The plaintiffs are asking the court to declare the debt relief in violation of federal law and block it from taking effect.

Administration officials have said that the first student debtholders will see relief in October.

The White House and the Department of Justice didn't respond to requests for comment.

Attorneys General

Arkansas Attorney General Leslie Rutledge, Nebraska Attorney General Douglas Peterson, Missouri Attorney General Eric Schmitt, Kansas Attorney General Derek Schmidt, South Carolina Attorney General Alan Wilson, and Iowa Solicitor General Jeffrey Thompson filed the suit.

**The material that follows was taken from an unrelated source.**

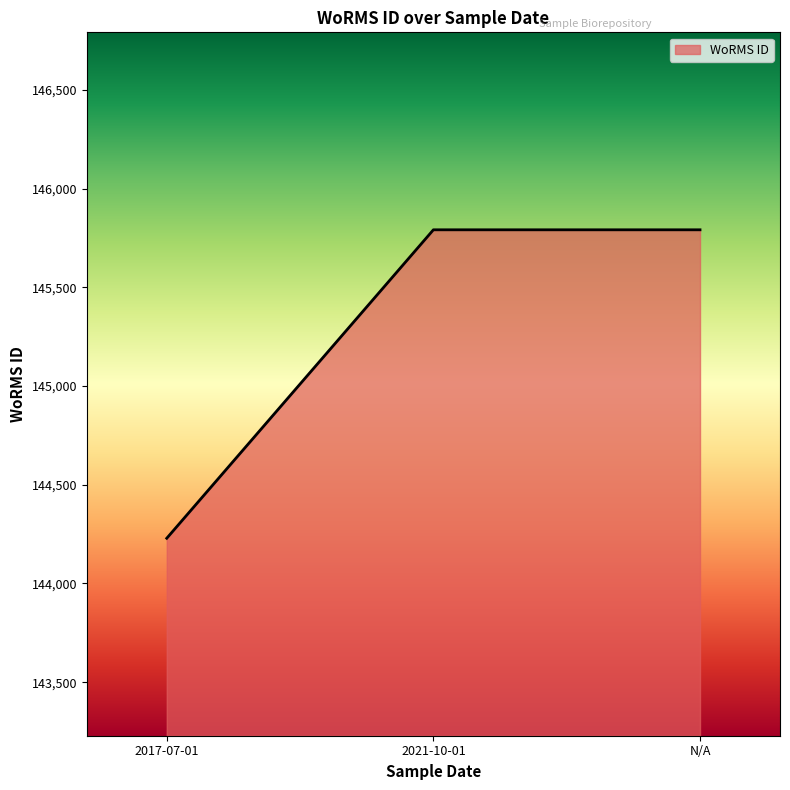

Reading left to right, extract all data points from this chart.

2017-07-01=144229	2021-10-01=145791	N/A=145791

“The Biden Administration’s executive action to cancel student loan debt was not only unconstitutional, it will unfairly burden working-class families and those who chose not to take out loans or have paid them off with even more economic woes,” Schmitt, a Republican, said in a statement. “The Biden Administration’s unlawful edict will only worsen inflation at a time when many Americans are struggling to get by."

Rutledge, another Republican, said, “President Biden’s unlawful political play puts the self-wrought college-loan debt on the backs of millions of hardworking Americans who are struggling to pay their utility bills and home loans in the midst of Biden’s inflation. President Biden does not have the power to arbitrarily erase the college debt of adults who chose to take out those loans.”

The suit is at least the third to challenge the Biden administration's cancellation plan.

White House press secretary Karine Jean-Pierre, responding earlier in the week to one of the suits, said that the program "is going to help millions of people" and "folks have an option to opt-out."